On 1 August, the parliament of Pakistan overwhelmingly elected Shahid Khaqan Abbasi as the new prime minister following the Supreme Court’s decision to unanimously declare that Prime Minister Nawaz Sharif was not ‘honest’ and that therefore he was ‘disqualified to be a Member of Parliament’. Sharif subsequently resigned.
Sharif’s departure is unlikely to change much externally and domestically. And although he has also had to relinquish the leadership of his party, the Pakistan Muslim League (PML-N), he will still have de facto control. It’s quite probable that his brother, Shahbaz Sharif, the chief minister of Punjab, will take over as party leader.
The new prime minister retained most of Sharif’s cabinet ministers but also almost doubled the size of the cabinet to 47 members. The big cabinet change, however, is that Pakistan will finally have a foreign minister, a portfolio that Sharif had retained for himself for the past four years.
The new foreign minister, Khawaja Asif, who is a staunch ally of the former prime minister, is a hardliner on India. For example, in September 2016 in response to an Indian cross-border raid (one that is still disputed by the Pakistan military), Asif said that ‘If India tries to do this again, we will respond forcefully’, referring to an earlier comment in which he stated that Pakistan would use its nuclear weapons to annihilate India if the country’s survival was threatened. He also said soon after being sworn in that ‘Pakistan would help Kashmiris achieve their right to hold a referendum’. So we can’t expect an immediate improvement in bilateral relations unless there’s a dramatic (and unlikely) clamping down by the military on the Pakistan-based jihadists who regularly conduct raids across the Indo-Pakistan border.

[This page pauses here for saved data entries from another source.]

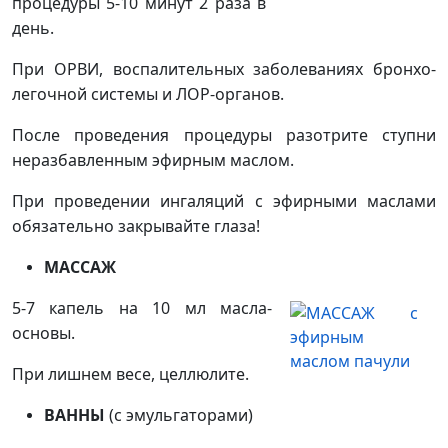
процедуры 5-10 минут 2 раза в
день.
При ОРВИ, воспалительных заболеваниях бронхо-
легочной системы и ЛОР-органов.
После проведения процедуры разотрите ступни
неразбавленным эфирным маслом.
При проведении ингаляций с эфирными маслами
обязательно закрывайте глаза!
МАССАЖ
5-7 капель на 10 мл масла-
основы.
При лишнем весе, целлюлите.
ВАННЫ
(с эмульгаторами)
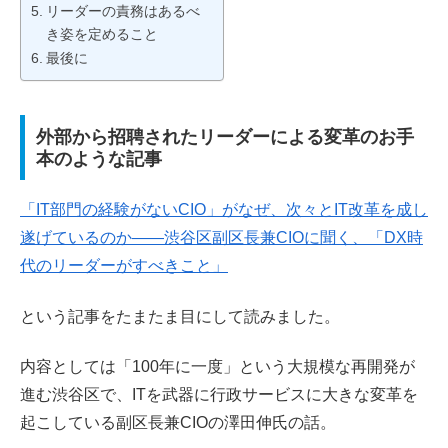
リーダーの責務はあるべ
き姿を定めること
最後に
外部から招聘されたリーダーによる変革のお手
本のような記事
「IT部門の経験がないCIO」がなぜ、次々とIT改革を成し
遂げているのか——渋谷区副区長兼CIOに聞く、「DX時
代のリーダーがすべきこと」
という記事をたまたま目にして読みました。
内容としては「100年に一度」という大規模な再開発が
進む渋谷区で、ITを武器に行政サービスに大きな変革を
起こしている副区長兼CIOの澤田伸氏の話。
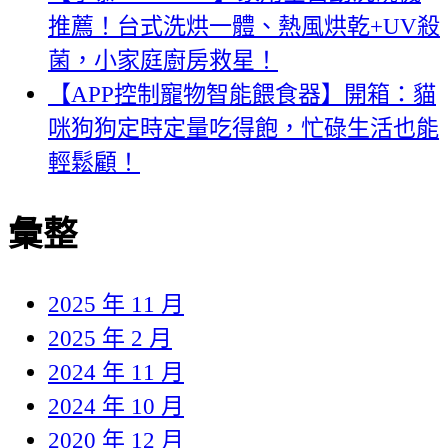
推薦！台式洗烘一體、熱風烘乾+UV殺
菌，小家庭廚房救星！
【APP控制寵物智能餵食器】開箱：貓
咪狗狗定時定量吃得飽，忙碌生活也能
輕鬆顧！
彙整
2025 年 11 月
2025 年 2 月
2024 年 11 月
2024 年 10 月
2020 年 12 月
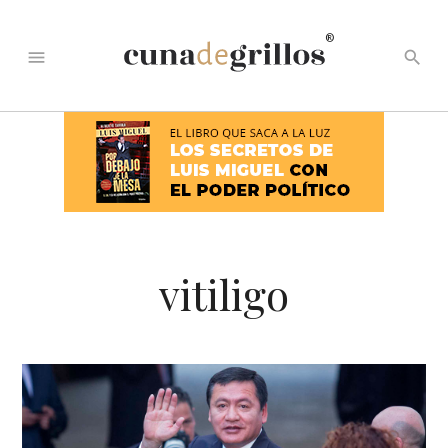
®
menu
search
vitiligo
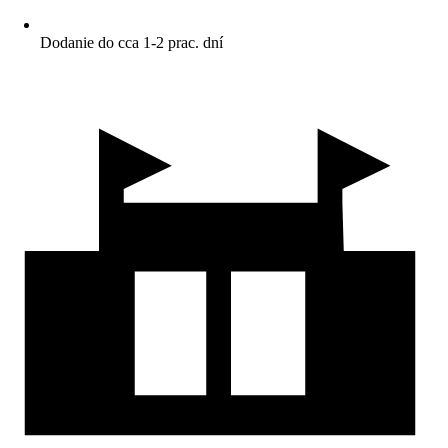
Dodanie do cca 1-2 prac. dní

Turning to Afghanistan, relations with Kabul will continue to be tense and difficult as long as the Taliban and the Haqqani network continue to conduct terrorist acts in Afghanistan, some of which are planned from Pakistan. So it’s not surprising that Afghan President Ghani stated in June, ‘Afghanistan is enmeshed in an undeclared war with Pakistan’. However, an improvement in bilateral relations is dependent on more than those two actors. The new foreign minister acknowledged as much when he said that Pakistan wanted friendly relations with Afghanistan but ‘India must also play a part to make it a reality’.

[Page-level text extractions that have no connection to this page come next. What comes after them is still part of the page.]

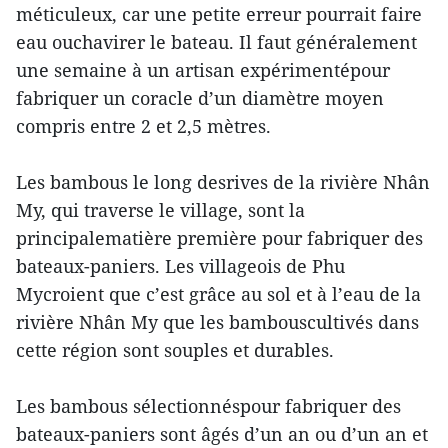
méticuleux, car une petite erreur pourrait faire
eau ouchavirer le bateau. Il faut généralement
une semaine à un artisan expérimentépour
fabriquer un coracle d’un diamètre moyen
compris entre 2 et 2,5 mètres.
Les bambous le long desrives de la rivière Nhân
My, qui traverse le village, sont la
principalematière première pour fabriquer des
bateaux-paniers. Les villageois de Phu
Mycroient que c’est grâce au sol et à l’eau de la
rivière Nhân My que les bambouscultivés dans
cette région sont souples et durables.
Les bambous sélectionnéspour fabriquer des
bateaux-paniers sont âgés d’un an ou d’un an et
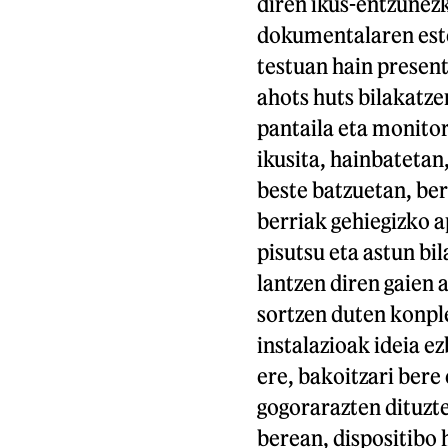
diren ikus-entzunez
dokumentalaren estet
testuan hain presen
ahots huts bilakatze
pantaila eta monitor
ikusita, hainbatetan
beste batzuetan, ber
berriak gehiegizko a
pisutsu eta astun bi
lantzen diren gaien 
sortzen duten konpl
instalazioak ideia e
ere, bakoitzari bere
gogorarazten dituzte
berean, dispositibo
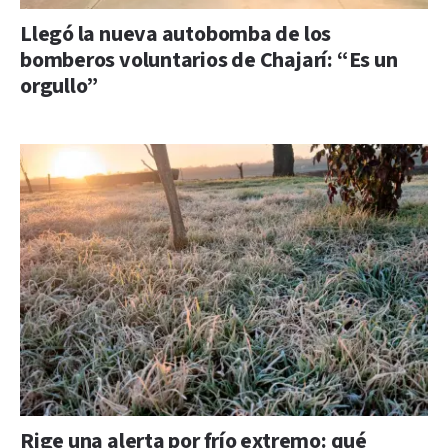
Llegó la nueva autobomba de los
bomberos voluntarios de Chajarí: “Es un
orgullo”
Rige una alerta por frío extremo: qué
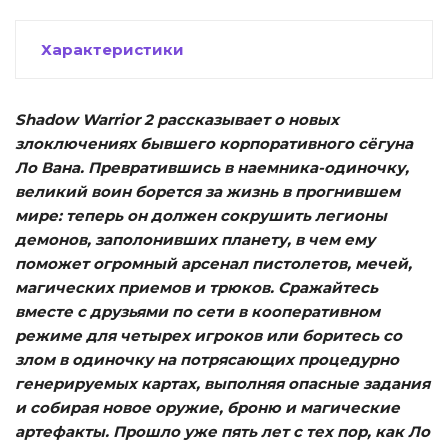
Характеристики
Shadow Warrior 2 рассказывает о новых
злоключениях бывшего корпоративного сёгуна
Ло Вана. Превратившись в наемника-одиночку,
великий воин борется за жизнь в прогнившем
мире: теперь он должен сокрушить легионы
демонов, заполонивших планету, в чем ему
поможет огромный арсенал пистолетов, мечей,
магических приемов и трюков. Сражайтесь
вместе с друзьями по сети в кооперативном
режиме для четырех игроков или боритесь со
злом в одиночку на потрясающих процедурно
генерируемых картах, выполняя опасные задания
и собирая новое оружие, броню и магические
артефакты. Прошло уже пять лет с тех пор, как Ло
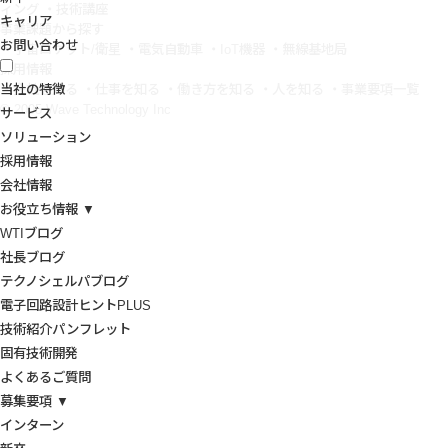
ィング
・技術講座
キャリア
事業課題から探す
お問い合わせ
・宇宙ロケット/衛星
・電気自動車
・IoT機器
・無線基地局
採用情報
当社の特徴
・会社を知る
・仕事を知る
・働き方を知る
・人を知る
・事業要項一覧
© 2005 Wave Technology Inc
サービス
ソリューション
採用情報
会社情報
お役立ち情報 ▼
WTIブログ
社長ブログ
テクノシェルパブログ
電子回路設計ヒントPLUS
技術紹介パンフレット
固有技術開発
よくあるご質問
募集要項 ▼
インターン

Of course, bilateral relations between Pakistan and Afghanistan will be influenced by what Washington decides to do in Afghanistan. A multiagency review has been going on for months looking at possible options that the Trump administration could consider. That review, which was meant to be finalised by mid-July, has now been broadened to cover American policy towards India and Pakistan. That is good news because Afghanistan cannot be considered in isolation. However, the White House remains divided, confused and confusing over this issue. At a recent meeting, President Trump repeatedly stated that he wanted to dismiss the top American commander in Afghanistan, the highly respected General John Nicholson, for failing to ‘win’.
Despite the three-year-long military operation by the Pakistan military against the various Afghan terrorist groups hiding in Pakistan’s borderland tribal areas, there’s still lingering suspicion in the higher echelons of the US military and bureaucracy that Pakistan is running with the hare as well as hunting with the hounds. More bluntly, National Security Adviser H.R. McMaster stated in a recent interview that the Taliban and the Haqqani network have bases in Pakistan. Not surprisingly, Congress recently withheld the $50 million it was due to reimburse Pakistan under the Coalition Support Fund arrangement for failing to do enough to hunt down the terrorist groups. Increasingly, officials are wondering what sort of pressure can be put on Pakistan to change its ways. The acting US assistant secretary of state for South and Central Asian affairs and acting special representative for Afghanistan and Pakistan, Ambassador Alice Wells, recently stressed during a visit to the region that Pakistan’s soil mustn’t be used to plan or conduct terrorist attacks against its neighbours. I suspect this pressure will increase considerably in the coming months.
The chairman of Pakistan’s Senate Defence Committee, Senator Mushahid Hussain, recently said at a meeting here in Washington that he was hoping that there would be clarity from the Trump administration on its approach to South Asia. Unfortunately, given the infighting in the White House, it’s unlikely that we’ll be getting clear guidance on this matter anytime soon.
The real winner from the ouster of Sharif is the military. The generals never particularly liked him, which feeds the conspiracy theory among his supporters that it was the military that was behind his ouster. The army didn’t like his (failed) attempt at negotiating with the Pakistan Taliban (the TTP, as it is known here). They also didn’t appreciate his overtures to India, especially because they were made without prior consultation.
Given the way he has come to power, PM Abbasi has a weak political hand vis-à-vis the military. Accordingly, it’s unlikely that the government will be in a position to improve bilateral relations with India and Afghanistan, and certainly not without the military’s agreement.
So while the ouster of Nawaz Sharif was a good thing for the governance of the country, little will change in Pakistan.